In practice, the known devices have proven unsatisfactory. Particularly if the bread was baked shortly before, it adheres to the cutting blades, with the result that it is desirable, not to say necessary, to regularly remove the bread material which adheres to the cutting blades during the cutting operation. This is because bread residues adhere to the cutting blades to an ever increasing extent as the cutting blades become dirtier.

For the purpose of cleaning the cutting blades, it is generally known in the case of the devices of the large-amplitude type to provide one or more scraper members, which are disposed outside the path through the cutting device for the loaves, the cutting blades being scraped clean on moving past a cutting member. In practice, the loaves to be cut are frequently so high, approximately 15-20 centimeters as seen in the longitudinal direction of the cutting blades, that the central part of the bread-cutting length of the cutting blades does not move past one of the scraper members in these known devices, and is therefore not cleaned. In the case of the known small-amplitude device, it is impossible to clean the cutting blades in this manner during cutting of the bread.

It is also known to apply a small quantity of an edible lubricant to the cutting blades during the cutting operation, particularly when cutting bread with a low fat content. The application of lubricant can also only take place outside the path of the loaves. Owing to the considerations outlined in the preceding paragraph, it is clear that in many cases the known devices do not allow satisfactory lubrication of the cutting blades.

A further drawback of the known devices is that the cutting operation entails an undesirably high loss of bread material, owing to the formation of crumbs. The crumbs are mainly formed as a result of the contact between the sides of the cutting blades and the bread, in particular at the location of the transitions between that edge of each cutting blade which is provided with cutting formations and the substantially flat sides of this cutting blade.

Multi-image point correspondence data
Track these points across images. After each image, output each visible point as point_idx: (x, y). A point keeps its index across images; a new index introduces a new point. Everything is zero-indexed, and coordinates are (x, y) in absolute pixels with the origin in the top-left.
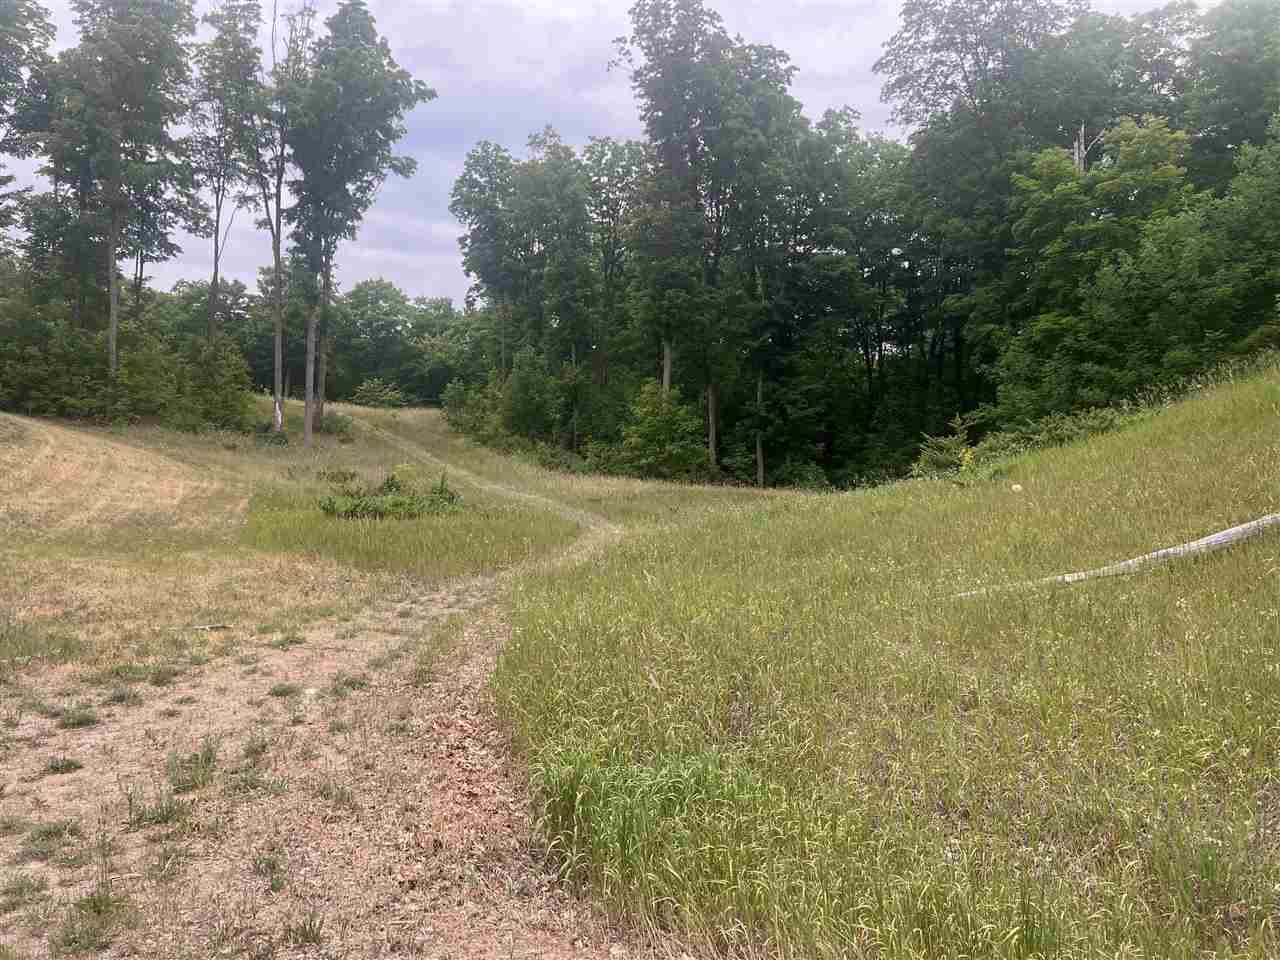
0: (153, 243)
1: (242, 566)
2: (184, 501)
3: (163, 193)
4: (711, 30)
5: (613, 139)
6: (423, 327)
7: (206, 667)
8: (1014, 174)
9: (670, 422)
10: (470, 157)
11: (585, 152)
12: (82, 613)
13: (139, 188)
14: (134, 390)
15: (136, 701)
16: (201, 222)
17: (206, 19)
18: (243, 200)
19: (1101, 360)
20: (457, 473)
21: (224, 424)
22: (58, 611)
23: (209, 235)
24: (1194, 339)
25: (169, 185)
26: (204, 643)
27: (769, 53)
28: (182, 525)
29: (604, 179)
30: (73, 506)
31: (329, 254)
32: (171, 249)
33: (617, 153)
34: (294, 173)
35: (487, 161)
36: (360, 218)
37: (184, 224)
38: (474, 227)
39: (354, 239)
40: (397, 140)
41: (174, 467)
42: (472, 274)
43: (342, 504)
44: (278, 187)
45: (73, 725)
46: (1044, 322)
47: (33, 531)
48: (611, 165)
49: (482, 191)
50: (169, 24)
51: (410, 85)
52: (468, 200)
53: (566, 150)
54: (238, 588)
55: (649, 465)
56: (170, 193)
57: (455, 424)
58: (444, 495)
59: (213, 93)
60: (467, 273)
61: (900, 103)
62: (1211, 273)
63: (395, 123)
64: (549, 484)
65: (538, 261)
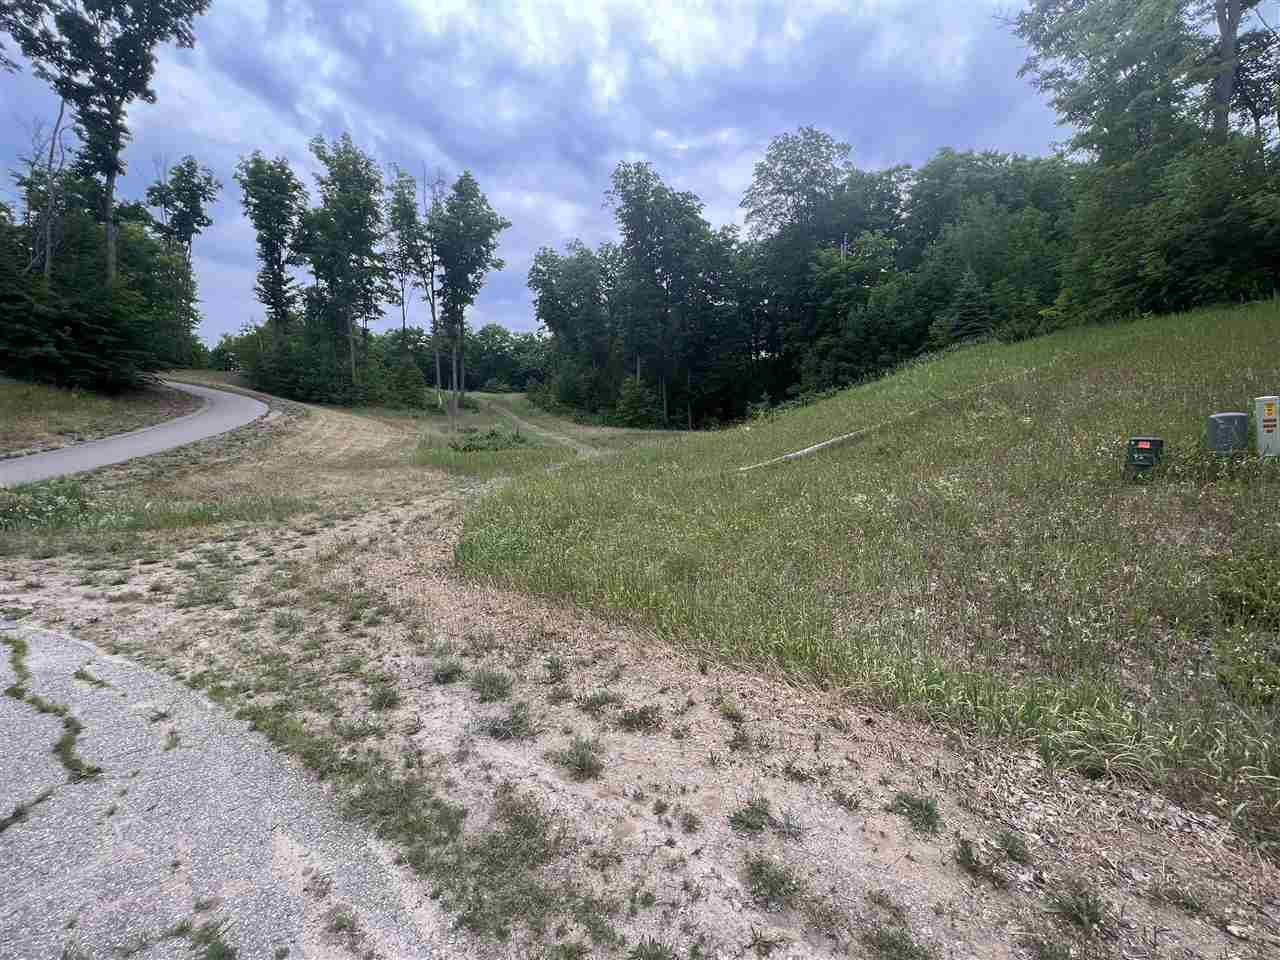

> [Exercise requirements]
(A) For each statement below, say whether it agrees with the passage on bread-cutting devices. Answer yes or no, and quote the deciding words of the passage. (i) The loaves to be cut are often about 15-20 centimeters high. (ii) Lubricant is applied to the blades mainly when cutting bread with a high fat content. (iii) In the known small-amplitude device, the blades can be scraped clean in this manner while the bread is being cut.
(B) Repeat the part of the passage on bread-cutting devices starting at "A further drawback" and ending at "this cutting blade.".
(C) Pick up the passage on bread-cutting devices after its final sentence and continue it.

> [Responses]
(A)
(i) Yes: "the loaves to be cut are frequently so high, approximately 15-20 centimeters as seen in the longitudinal direction of the cutting blades"
(ii) No: "particularly when cutting bread with a low fat content"
(iii) No: "In the case of the known small-amplitude device, it is impossible to clean the cutting blades in this manner during cutting of the bread."

(B)
A further drawback of the known devices is that the cutting operation entails an undesirably high loss of bread material, owing to the formation of crumbs. The crumbs are mainly formed as a result of the contact between the sides of the cutting blades and the bread, in particular at the location of the transitions between that edge of each cutting blade which is provided with cutting formations and the substantially flat sides of this cutting blade.

(C)
The object of the present invention is to eliminate the abovementioned problems. Furthermore, the invention aims to eliminate a considerable number of other drawbacks of the known devices. These drawbacks include the fact that the known cutting-blade carriers are expensive and that exchanging a cutting-blade carrier requires a maintenance person and takes up considerable time, during which time cutting cannot take place. The present invention also aims to provide measures which improve the cleaning of the cutting blades, so that the cutting blades last longer and fewer crumbs are formed.

According to a first aspect, the present invention provides a device according to the preamble of claim 1, which preamble is based on GB-1,464,604, which device is characterized by the characterizing part of claim 1.

The characteristic part of claim 1 provides for the movement of each cutting-blade carrier to be the resultant of the low-frequency first movement, which may also be an intermittently executed movement, having a large amplitude, on the one hand, and a high-frequency, preferably continuous, second movement having a small amplitude, on the other hand.

In the preferred embodiment, the cleaning means may comprise, for example, two cleaning devices, one below and one above the path for the loaves, in which case, for example, the position of the top cleaning device is adjustable with respect to the support means for the loaves, so that the position of the top cleaning device can be matched to the height of the loaves to be cut. In a variant, only one cleaning device may be provided, for example at a short distance below the path for the loaves. The invention provides for the cutting action of the cutting blades to be effected substantially by the second movement and for the first movement to serve primarily to allow the cutting blades to move past the cleaning means over their entire bread-cutting length.

In the preferred embodiment, the effect is achieved that the cutting blades not only move in a rectilinear, reciprocating manner in the longitudinal direction of the cutting blades, as in the case of known devices, but also each cutting blade executes small loop movements with a high frequency. This loop movement is very advantageous for the cutting action of the cutting blades when cutting bread and other bakery products. The loop movement is also advantageous if the sides of the cutting blades bear against scraper surfaces of a scraper member, because in this case a type of polishing effect is achieved.

The claims describe the advantageous direction of the loop-like movement, the loaf to be cut remaining in a stable position on the support means.

The claims describe values which are advantageous in practice, the magnitude of the first amplitude being dependent substantially on the height of the loaf to be cut and on the arrangement of any cleaning means for the cutting blades. The second amplitude is preferably small.

The claims describe values which are advantageous in practice, and it should be noted that in principle the first movement does not have to be a continuous movement, but may also be a stepwise movement, since the cutting action is effected substantially by means of the second movement.

The position of the cutting formations are considerably closer together, i.e. with a finer toothing, than that which is used in the case of the known devices. The distance between the cutting formations is preferably less than the second amplitude.

In the preferred embodiment, the second drive means only have to drive the relatively lightweight cutting-blade carrier and associated holding means, without having to cover a long drive path.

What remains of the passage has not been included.